Current status of simulation usage in Canadian cardiac surgery training programs.

2021 
The apprenticeship model of surgical education, relying solely on operating room training, may be insufficient to meet current needs of cardiac surgery trainees. Challenges such as resident duty hour restrictions, increasing case complexity, and novel techniques limit direct intraoperative experience. Simulation is a widely accepted educational tool in surgery. The purpose of this study was to establish an understanding of the current use of simulation in Canadian cardiac surgery, and to examine the attitudes of Canadian educators and residents towards simulation training. Canadian cardiac surgery residents and faculty surgeons were surveyed at each of the 12 Canadian academic institutions. Simulation was used at all 12 academic programs with the average use being 3-4 times a year. The most common simulators used were anastomotic task trainers and porcine heart models.
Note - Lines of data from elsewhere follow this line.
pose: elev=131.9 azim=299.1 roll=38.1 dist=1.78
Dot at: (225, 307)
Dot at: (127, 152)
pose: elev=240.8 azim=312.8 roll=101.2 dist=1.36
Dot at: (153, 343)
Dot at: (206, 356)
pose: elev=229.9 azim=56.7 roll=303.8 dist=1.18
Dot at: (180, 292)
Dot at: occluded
Simulation sessions were deemed incomplete, lacking clearly stated learning objectives and evaluations. There was an overall desire from both residents and faculty surgeons to have more simulation use at their centre. This study identified that while simulation is employed and valued within Canada, it is not yet employed to maximum potential. Simulation cannot replace operative experience, but current demands on surgeons and residents mandates a broader, more effective application of simulation as an educational adjunct.